The Wall Street Journal wants a cut of your next online shopping spree.
According to a report in Axios, the storied financial newspaper will launch a new commerce website today called “Buy Side from WSJ.” Reviews of consumer products will live alongside links to buy them, with revenue made from referral links known in the industry as “affiliate marketing.”
The WSJ is just the latest media org to get in on what’s called affiliate revenue, a term for the commission made from featuring consumer products. A simple example: you’re reading an article about the 10 best electric shavers and it includes links to buy them on Amazon. If you click through and buy, the publisher you were reading gets a commission from a partner. (Amazon, Skimlinks, and Red Ventures are among Buy Side’s affiliate launch partners).

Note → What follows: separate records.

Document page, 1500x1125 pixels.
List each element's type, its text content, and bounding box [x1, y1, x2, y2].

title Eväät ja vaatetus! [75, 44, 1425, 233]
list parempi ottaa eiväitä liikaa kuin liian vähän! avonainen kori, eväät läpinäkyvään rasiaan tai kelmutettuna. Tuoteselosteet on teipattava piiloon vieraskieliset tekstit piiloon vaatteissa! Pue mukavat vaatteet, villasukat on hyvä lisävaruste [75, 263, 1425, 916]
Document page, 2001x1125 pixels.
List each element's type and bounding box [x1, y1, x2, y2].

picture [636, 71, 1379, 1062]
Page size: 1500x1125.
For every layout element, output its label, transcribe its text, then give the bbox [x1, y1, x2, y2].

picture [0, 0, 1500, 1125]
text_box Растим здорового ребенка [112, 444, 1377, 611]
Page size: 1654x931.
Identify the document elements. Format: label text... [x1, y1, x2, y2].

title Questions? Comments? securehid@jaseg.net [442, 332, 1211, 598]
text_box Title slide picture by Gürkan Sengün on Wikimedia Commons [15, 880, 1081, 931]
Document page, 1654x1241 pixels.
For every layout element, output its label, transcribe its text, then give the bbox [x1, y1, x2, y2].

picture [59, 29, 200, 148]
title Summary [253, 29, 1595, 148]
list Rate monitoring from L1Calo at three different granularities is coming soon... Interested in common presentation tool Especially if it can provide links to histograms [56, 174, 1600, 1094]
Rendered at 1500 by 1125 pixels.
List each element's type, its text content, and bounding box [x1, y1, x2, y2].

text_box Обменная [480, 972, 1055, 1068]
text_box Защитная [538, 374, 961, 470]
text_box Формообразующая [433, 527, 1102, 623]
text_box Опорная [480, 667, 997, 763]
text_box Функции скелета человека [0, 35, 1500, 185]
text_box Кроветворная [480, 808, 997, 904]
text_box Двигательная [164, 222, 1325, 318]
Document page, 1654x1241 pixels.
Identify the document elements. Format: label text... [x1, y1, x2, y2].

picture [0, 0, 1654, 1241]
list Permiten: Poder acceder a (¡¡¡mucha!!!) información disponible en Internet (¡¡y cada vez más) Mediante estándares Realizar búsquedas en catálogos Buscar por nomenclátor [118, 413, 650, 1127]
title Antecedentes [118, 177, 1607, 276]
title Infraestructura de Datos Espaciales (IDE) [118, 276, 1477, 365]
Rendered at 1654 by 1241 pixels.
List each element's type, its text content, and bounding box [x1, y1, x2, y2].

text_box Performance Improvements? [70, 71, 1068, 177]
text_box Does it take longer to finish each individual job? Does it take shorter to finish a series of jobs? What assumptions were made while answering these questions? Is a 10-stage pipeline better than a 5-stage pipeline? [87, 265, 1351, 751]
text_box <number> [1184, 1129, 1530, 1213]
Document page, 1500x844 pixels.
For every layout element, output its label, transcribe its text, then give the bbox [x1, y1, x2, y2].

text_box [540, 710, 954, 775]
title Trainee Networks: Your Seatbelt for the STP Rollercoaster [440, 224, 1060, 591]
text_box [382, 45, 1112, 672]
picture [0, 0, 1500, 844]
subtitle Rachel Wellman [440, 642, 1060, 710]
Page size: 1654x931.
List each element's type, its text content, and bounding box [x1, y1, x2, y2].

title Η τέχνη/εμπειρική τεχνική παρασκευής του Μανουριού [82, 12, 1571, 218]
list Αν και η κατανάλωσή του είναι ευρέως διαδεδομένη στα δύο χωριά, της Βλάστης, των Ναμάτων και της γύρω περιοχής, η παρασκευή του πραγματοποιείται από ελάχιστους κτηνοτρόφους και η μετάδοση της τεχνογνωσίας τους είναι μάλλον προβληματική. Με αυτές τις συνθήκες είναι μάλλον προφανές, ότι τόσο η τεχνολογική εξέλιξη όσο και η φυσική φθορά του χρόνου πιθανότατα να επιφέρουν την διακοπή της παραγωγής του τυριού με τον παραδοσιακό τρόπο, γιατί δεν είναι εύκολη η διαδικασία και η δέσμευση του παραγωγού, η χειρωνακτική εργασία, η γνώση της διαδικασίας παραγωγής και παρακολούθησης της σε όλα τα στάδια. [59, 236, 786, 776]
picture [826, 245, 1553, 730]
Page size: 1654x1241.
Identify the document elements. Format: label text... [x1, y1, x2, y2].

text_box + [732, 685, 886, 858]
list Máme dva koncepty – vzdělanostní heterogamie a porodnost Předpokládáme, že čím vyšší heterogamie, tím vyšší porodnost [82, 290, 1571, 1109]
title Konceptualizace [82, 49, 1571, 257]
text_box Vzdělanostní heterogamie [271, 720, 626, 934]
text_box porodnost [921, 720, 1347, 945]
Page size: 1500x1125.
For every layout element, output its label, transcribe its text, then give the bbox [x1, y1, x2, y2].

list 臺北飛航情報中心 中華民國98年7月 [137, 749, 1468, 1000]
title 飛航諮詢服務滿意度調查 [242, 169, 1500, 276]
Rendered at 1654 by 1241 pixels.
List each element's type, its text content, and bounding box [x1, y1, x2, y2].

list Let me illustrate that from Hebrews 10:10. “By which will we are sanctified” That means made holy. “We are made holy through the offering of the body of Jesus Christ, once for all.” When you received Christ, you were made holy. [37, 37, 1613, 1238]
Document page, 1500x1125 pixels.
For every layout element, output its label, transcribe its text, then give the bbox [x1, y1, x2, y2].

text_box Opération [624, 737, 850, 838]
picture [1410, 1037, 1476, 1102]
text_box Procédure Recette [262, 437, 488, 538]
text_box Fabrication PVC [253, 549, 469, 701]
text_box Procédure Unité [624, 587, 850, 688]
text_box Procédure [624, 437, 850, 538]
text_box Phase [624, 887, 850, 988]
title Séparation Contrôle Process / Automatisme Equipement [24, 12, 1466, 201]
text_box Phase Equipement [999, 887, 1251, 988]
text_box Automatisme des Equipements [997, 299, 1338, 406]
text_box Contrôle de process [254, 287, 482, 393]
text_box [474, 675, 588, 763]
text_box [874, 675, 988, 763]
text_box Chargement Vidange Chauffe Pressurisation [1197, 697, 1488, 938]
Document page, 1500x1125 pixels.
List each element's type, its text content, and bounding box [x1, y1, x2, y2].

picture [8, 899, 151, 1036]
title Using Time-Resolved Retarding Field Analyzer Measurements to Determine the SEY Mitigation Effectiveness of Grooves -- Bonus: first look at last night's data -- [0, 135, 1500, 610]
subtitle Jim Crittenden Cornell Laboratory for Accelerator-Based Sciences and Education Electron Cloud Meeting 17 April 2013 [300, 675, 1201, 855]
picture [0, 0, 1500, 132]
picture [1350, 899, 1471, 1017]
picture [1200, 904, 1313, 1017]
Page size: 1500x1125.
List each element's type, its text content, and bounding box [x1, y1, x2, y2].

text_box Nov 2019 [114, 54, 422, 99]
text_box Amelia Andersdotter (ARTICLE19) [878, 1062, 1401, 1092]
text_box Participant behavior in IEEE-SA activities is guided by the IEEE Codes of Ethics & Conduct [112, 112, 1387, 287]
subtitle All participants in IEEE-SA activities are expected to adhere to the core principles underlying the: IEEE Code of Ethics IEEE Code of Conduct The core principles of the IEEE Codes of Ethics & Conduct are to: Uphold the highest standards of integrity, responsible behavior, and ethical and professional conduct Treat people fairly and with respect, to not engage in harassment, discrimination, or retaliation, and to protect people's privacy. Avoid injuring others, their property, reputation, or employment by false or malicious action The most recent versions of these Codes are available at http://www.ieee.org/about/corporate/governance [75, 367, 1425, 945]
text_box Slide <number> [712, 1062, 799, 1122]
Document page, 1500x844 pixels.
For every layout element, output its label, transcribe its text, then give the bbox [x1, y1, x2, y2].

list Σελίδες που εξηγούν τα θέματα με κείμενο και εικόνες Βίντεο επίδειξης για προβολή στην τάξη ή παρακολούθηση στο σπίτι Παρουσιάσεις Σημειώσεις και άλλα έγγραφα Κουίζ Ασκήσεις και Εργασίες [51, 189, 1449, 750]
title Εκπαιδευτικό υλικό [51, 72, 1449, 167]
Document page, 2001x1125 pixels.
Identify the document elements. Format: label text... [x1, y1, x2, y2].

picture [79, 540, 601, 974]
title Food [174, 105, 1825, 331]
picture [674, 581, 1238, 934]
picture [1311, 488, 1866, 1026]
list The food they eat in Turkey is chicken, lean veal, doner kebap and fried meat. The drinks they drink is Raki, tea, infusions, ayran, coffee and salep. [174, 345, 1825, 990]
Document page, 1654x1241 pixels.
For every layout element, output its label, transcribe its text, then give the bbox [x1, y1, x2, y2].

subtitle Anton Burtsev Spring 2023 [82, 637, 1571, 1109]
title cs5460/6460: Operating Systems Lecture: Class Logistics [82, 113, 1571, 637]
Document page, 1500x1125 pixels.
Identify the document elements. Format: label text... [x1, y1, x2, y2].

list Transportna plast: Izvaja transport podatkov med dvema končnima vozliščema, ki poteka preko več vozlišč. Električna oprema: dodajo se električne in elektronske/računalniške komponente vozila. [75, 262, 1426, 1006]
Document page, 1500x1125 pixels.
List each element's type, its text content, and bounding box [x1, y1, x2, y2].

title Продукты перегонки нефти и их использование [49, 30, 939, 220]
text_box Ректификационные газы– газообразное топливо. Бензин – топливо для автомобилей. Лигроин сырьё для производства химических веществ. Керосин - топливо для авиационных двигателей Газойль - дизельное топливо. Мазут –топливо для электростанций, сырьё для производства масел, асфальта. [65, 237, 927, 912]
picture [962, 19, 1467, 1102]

Buy Side will operate independently from the newsroom as a unique section of the WSJ website. Expect reviews of products that interest WSJ readers, more likely to be tie-sporting financial professionals than t-shirted tech millennials — that means quality commuter backpacks, office furniture, and financial products. The site launches amid an affiliate marketing lull, but long-term growth prospects are strong:
- According to Skimlinks data on publishers in the Comscore Top 250, total commission from affiliate revenue has grown just 2% this year, after increasing 37% in 2021 and 163% in 2020 during the pandemic ecommerce boom. But ecommerce ad spending, which was $28 billion or 13% of digital ad spending last year is projected to grow to $63 billion and 20% of digital ad spending by 2025, according to eMarketer data.
- “Despite the current headwinds, building an affiliate strategy is the right strategy for publishers to build a sustainable revenue stream long-term,” Lauren Newmann, a VP at Skimlinks, told AdWeek.
The New York Times bought consumer review site Wirecutter for $30 million in 2016 and by 2018 it was making $20 million in annual revenue. BDG (owner of Bustle, NYLON, TZR, and Elite Daily) and BuzzFeed, which has its own branded Amazon shop, are two other media companies with major affiliate marketing businesses.
Ad Blocker: Publishers rely on Google search to drive traffic to their affiliate articles — Buy Side won’t have a paywall like the regular WSJ, opening it up to more readers who arrive by click — but Google is cracking down. In the last year, the web giant began demoting affiliate articles that lacked original photography or a diverse mix of outbound links — though that may just breed some very poorly lit photos of new shaving kits.